__Reading text__.
---------------

COLUMBIA -- Computer hackers and unauthorized informants could spend up to 10 years in jail under a proposed state law aimed at protecting South Carolina military installations against a WikiLeaks-type scandal.
Charleston Republican Rep. Chip Limehouse said Monday his bill, up for consideration when the legislature returns next month, is aimed at strengthening the state's laws against computer crimes. The bill also would bolster federal laws should classified or confidential information be divulged about Shaw Air Force Base, the Marine Corps' Parris Island or another South Carolina military installation, he said.
"It will basically give South Carolina some teeth with which to go after computer criminals," Limehouse said. "The laws are just trying to catch up with common culture."


Limehouse's bill would build on existing law that makes online fraud a felony with up to a $50,000 fine and five years in jail. The unauthorized release of protected information to the public, online or otherwise, would carry a $100,000 fine.
The WikiLeaks case involves the online publication of 250,000 classified U.S. diplomatic cables and military intelligence reports, according to published accounts. U.S. officials have said WikiLeaks threatened diplomacy, hurt international relations and put lives at risk.

---------------

__Assignment 1__.
In the article about the proposed South Carolina computer-crime bill, reproduce the passage beginning at the words "COLUMBIA -- Computer" and ending after the words "installation, he said.".
__Assignment 2__.
According to the article about the proposed South Carolina computer-crime bill, what fine would the unauthorized release of protected information carry?
__Assignment 3__.
Carry on writing the article about the proposed South Carolina computer-crime bill, starting after its final sentence.

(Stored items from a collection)

---------------

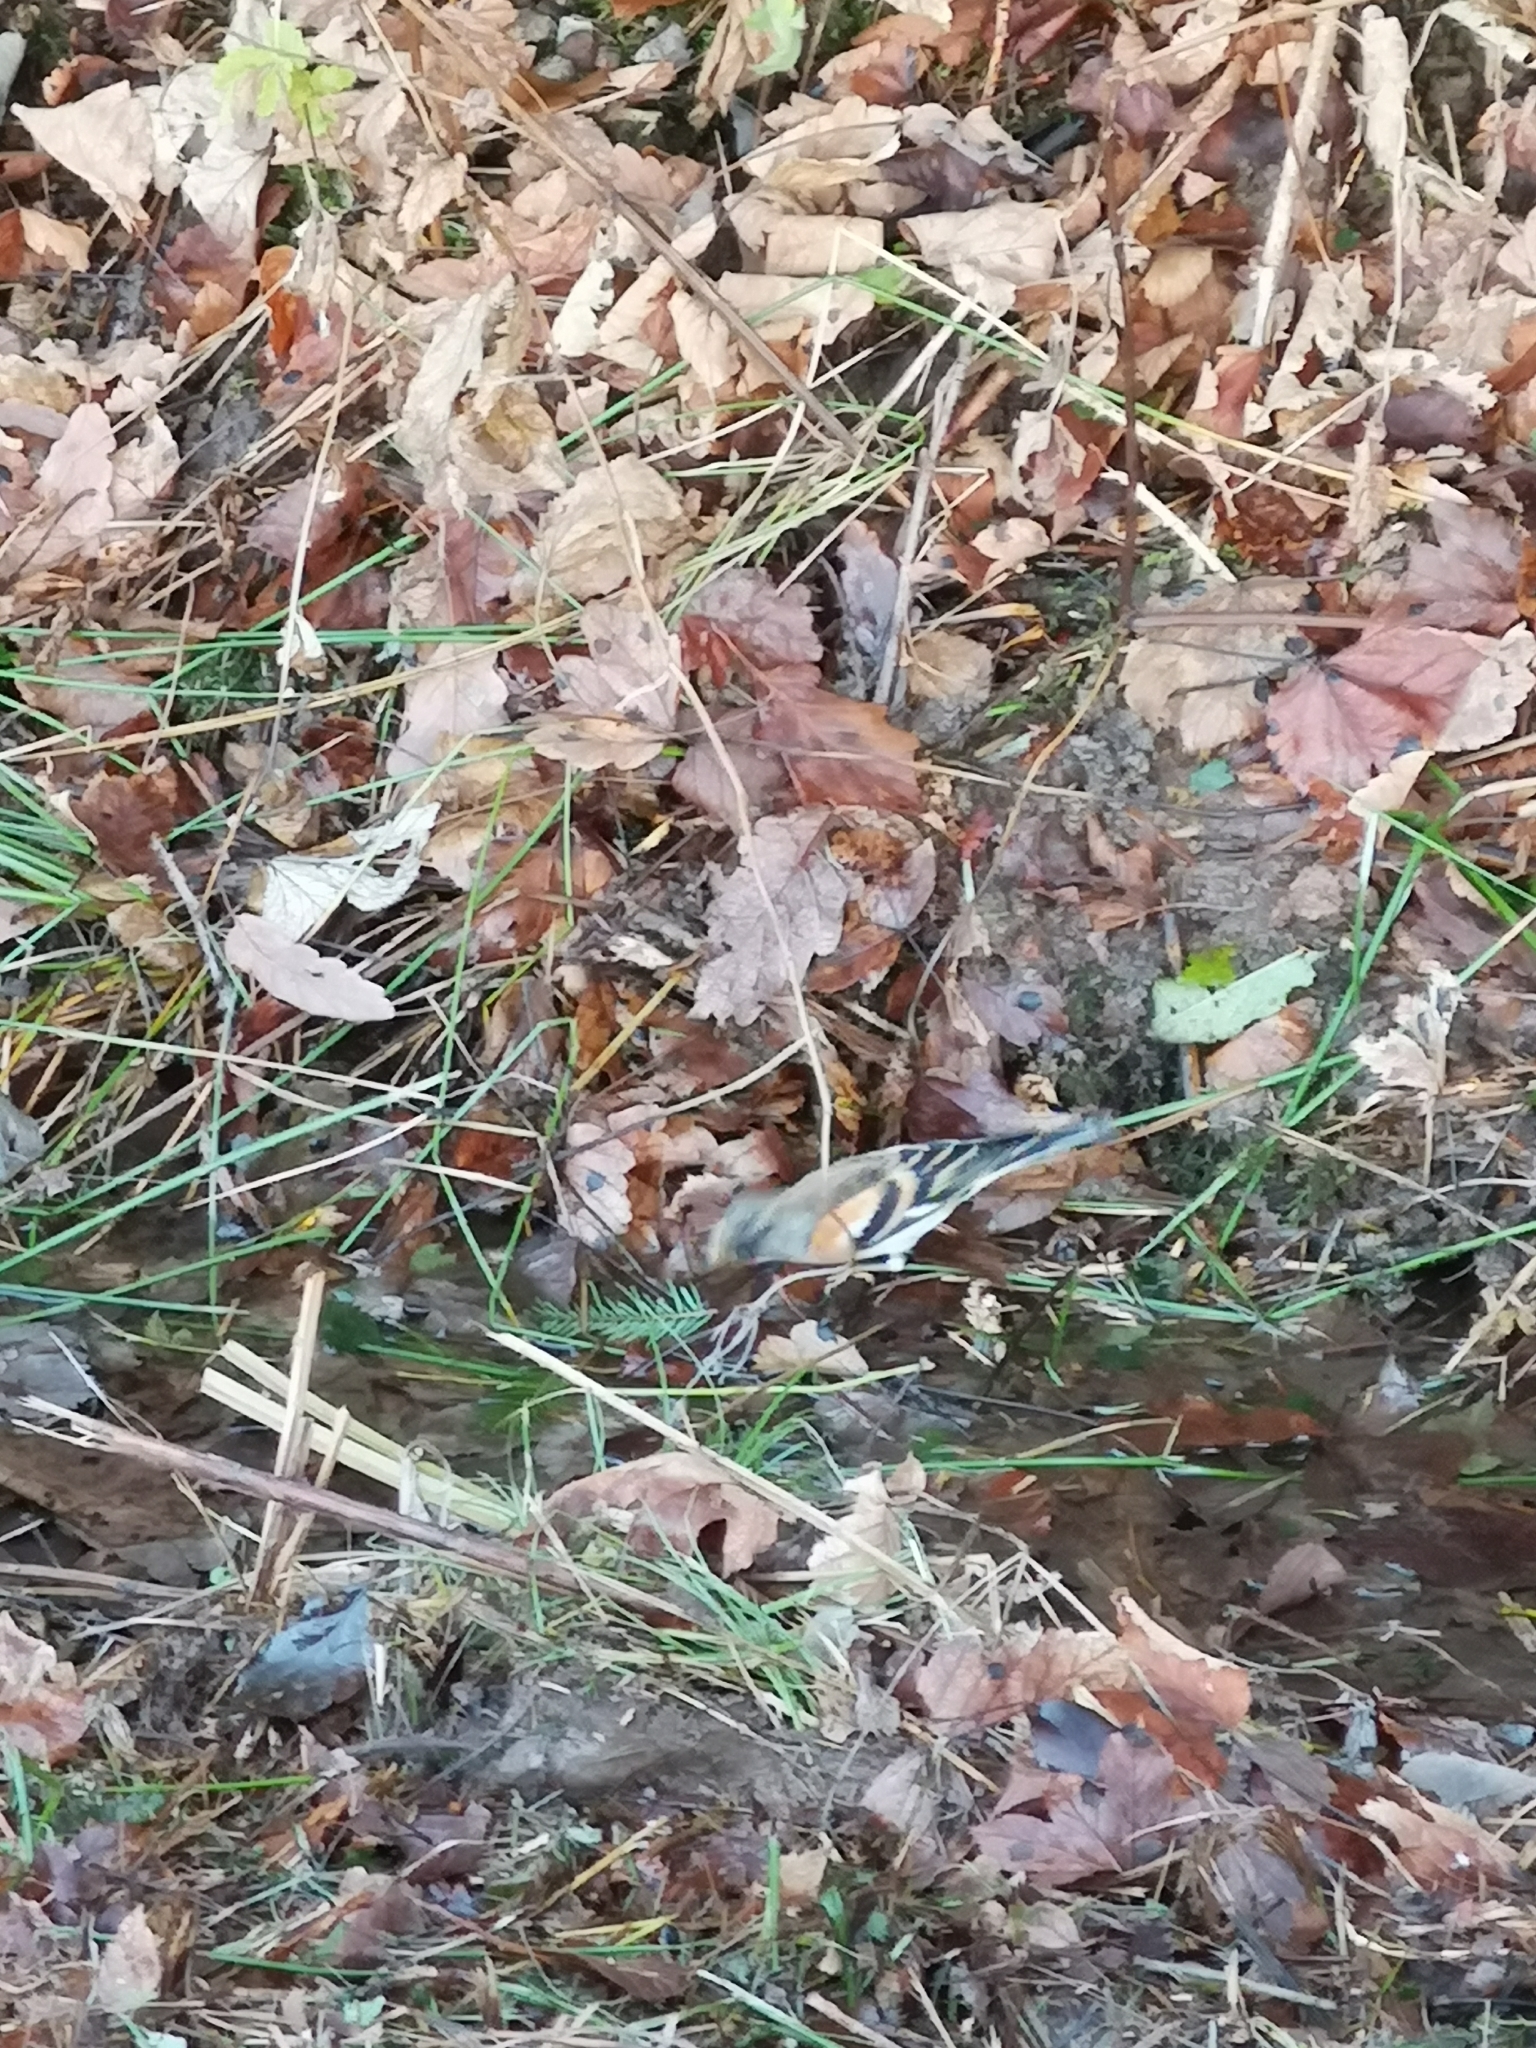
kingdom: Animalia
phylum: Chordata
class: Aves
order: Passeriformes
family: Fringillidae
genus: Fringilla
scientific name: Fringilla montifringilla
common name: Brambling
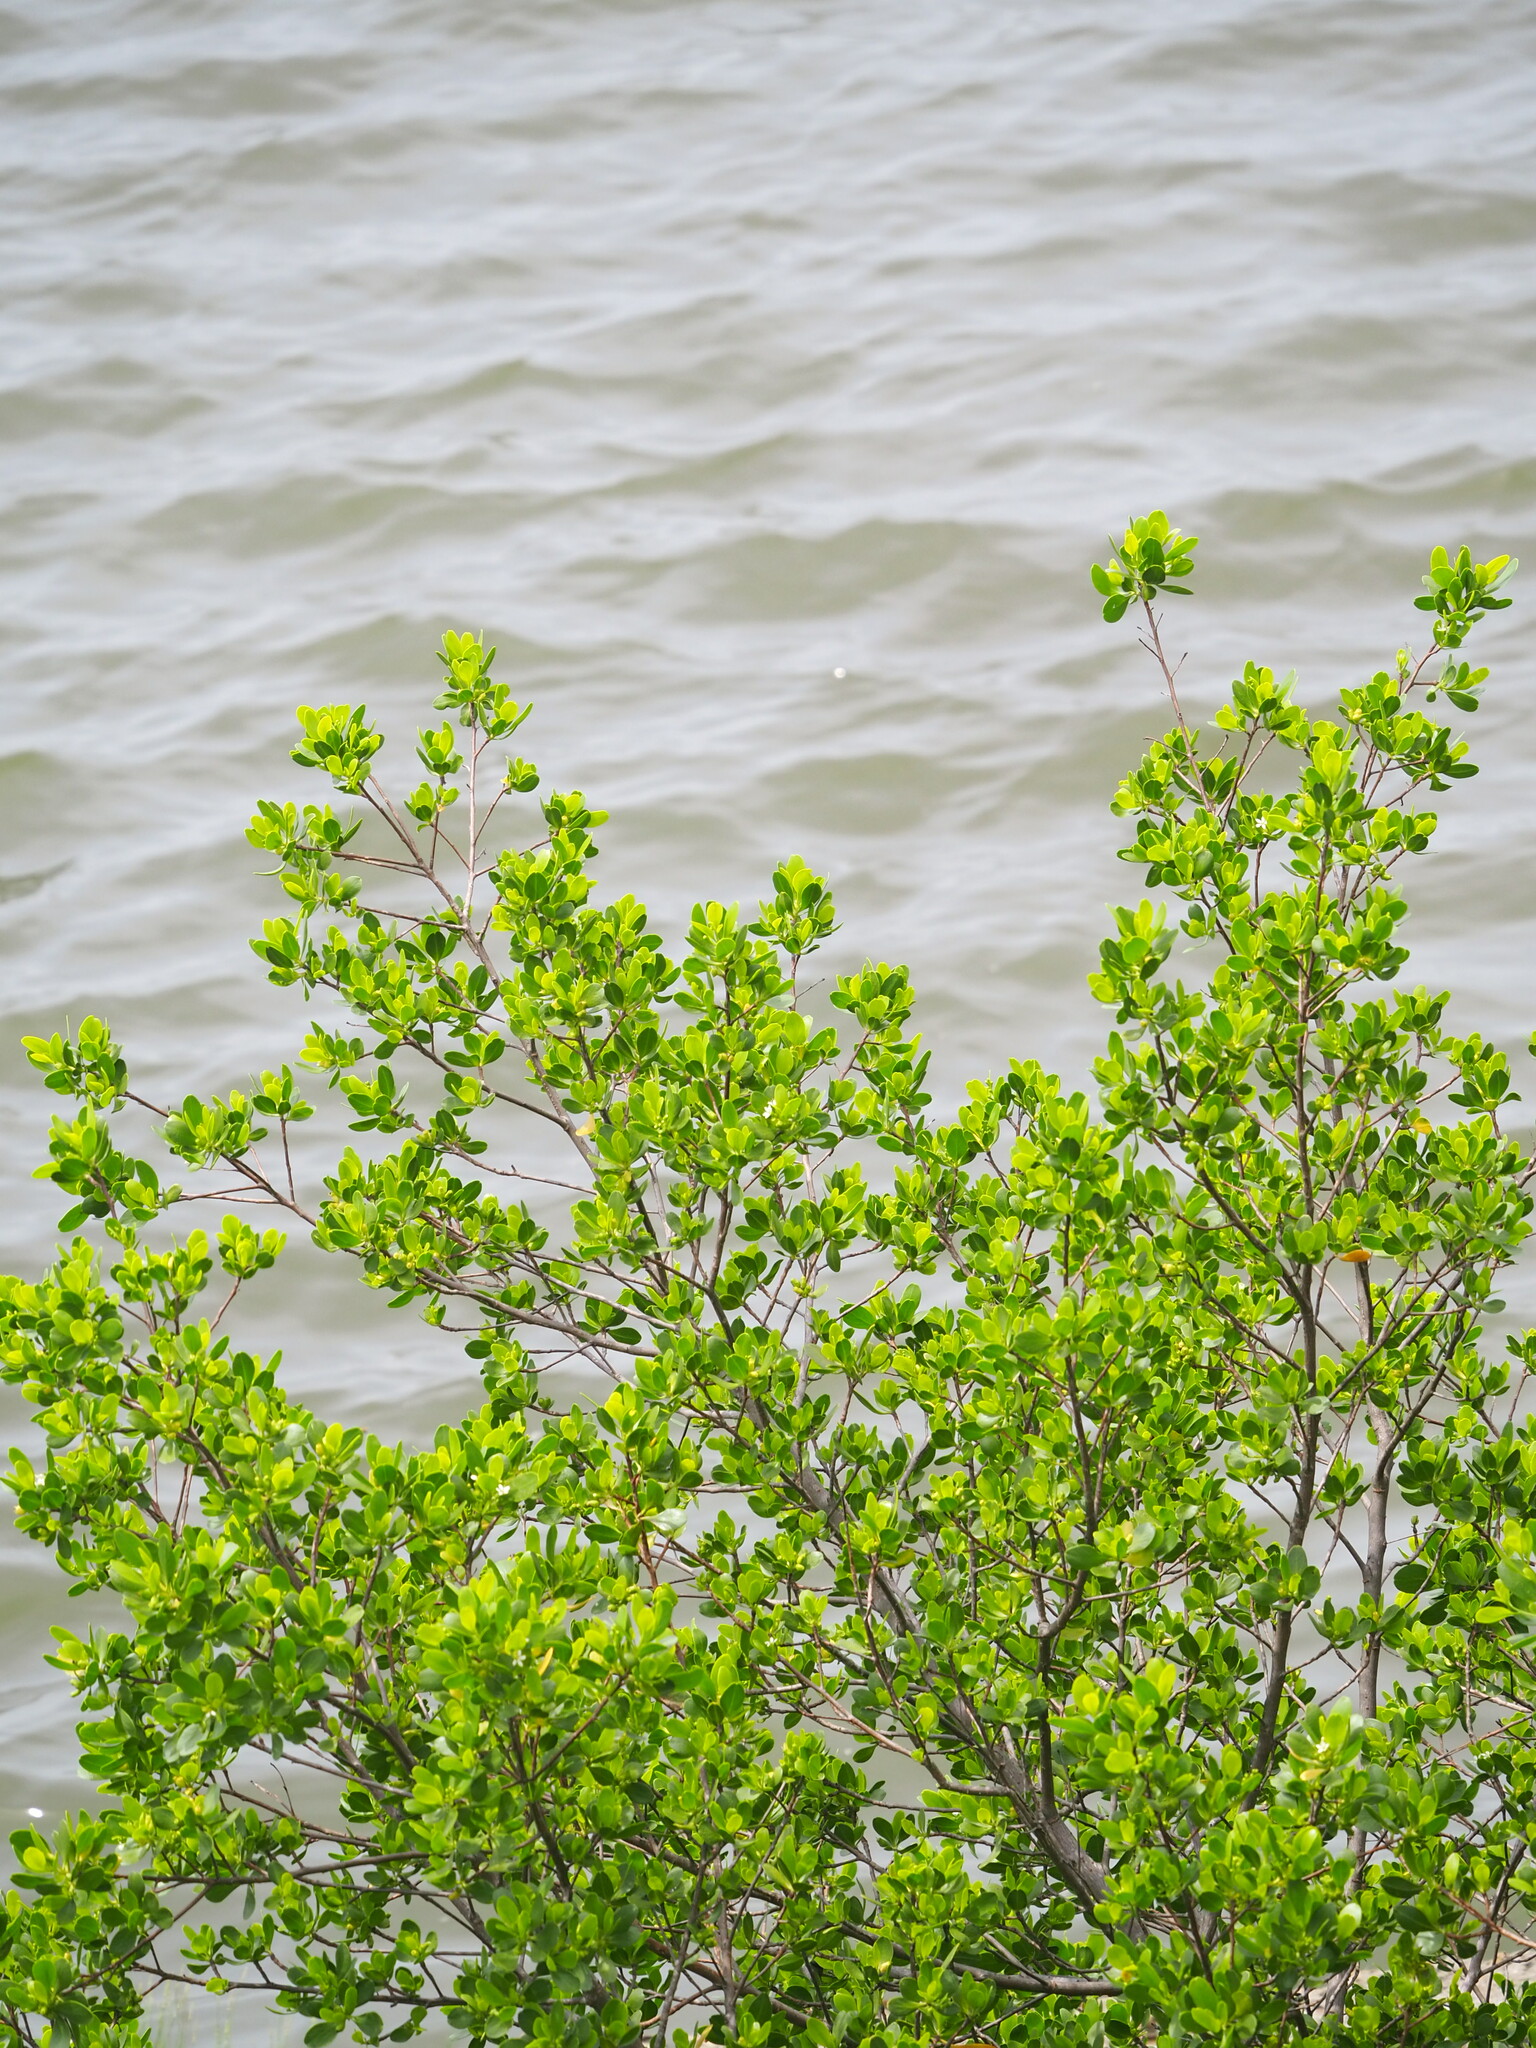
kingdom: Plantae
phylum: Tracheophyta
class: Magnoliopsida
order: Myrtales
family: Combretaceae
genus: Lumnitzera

---------------

__Expected answer 1__.
COLUMBIA -- Computer hackers and unauthorized informants could spend up to 10 years in jail under a proposed state law aimed at protecting South Carolina military installations against a WikiLeaks-type scandal.
Charleston Republican Rep. Chip Limehouse said Monday his bill, up for consideration when the legislature returns next month, is aimed at strengthening the state's laws against computer crimes. The bill also would bolster federal laws should classified or confidential information be divulged about Shaw Air Force Base, the Marine Corps' Parris Island or another South Carolina military installation, he said.

__Expected answer 2__.
A $100,000 fine.

__Expected answer 3__.
Some argue that prosecuting the WikiLeaks case could strike a blow to the First Amendment in America. Limehouse said he is not concerned with infringing on free speech protections, because his law is aimed at speech that causes harm.
"There are certain things in a free society you can't say or do," Limehouse said. "You can't hurt people just because you say it's part of your freedom of speech. It doesn't work that way."
South Carolina prosecutors have tools to go after people for cyber crimes such as hacking into personal bank accounts, but those laws weren't suitable for a WikiLeaks situation, Limehouse said.
All states have at least one form of "cyberstalking," "cyberharassment" or "cyberbullying" laws in place, according to the National Conference of State Legislatures. South Carolina has specific protections for each, such as the "Safe School Climate Act" that makes harassment, intimidation or bullying by electronic communication, written, verbal or physical threats or actions against the law.
A panel of state lawmakers has also filed legislation that would make "sexting" a crime. That bill would make the exchange of sexually explicit photos, including by text message with photo attachments, between children ages 12 to 17 a misdemeanor with $100 fine. Children charged also would have to take an educational program or risk the loss of their driving privileges for three months.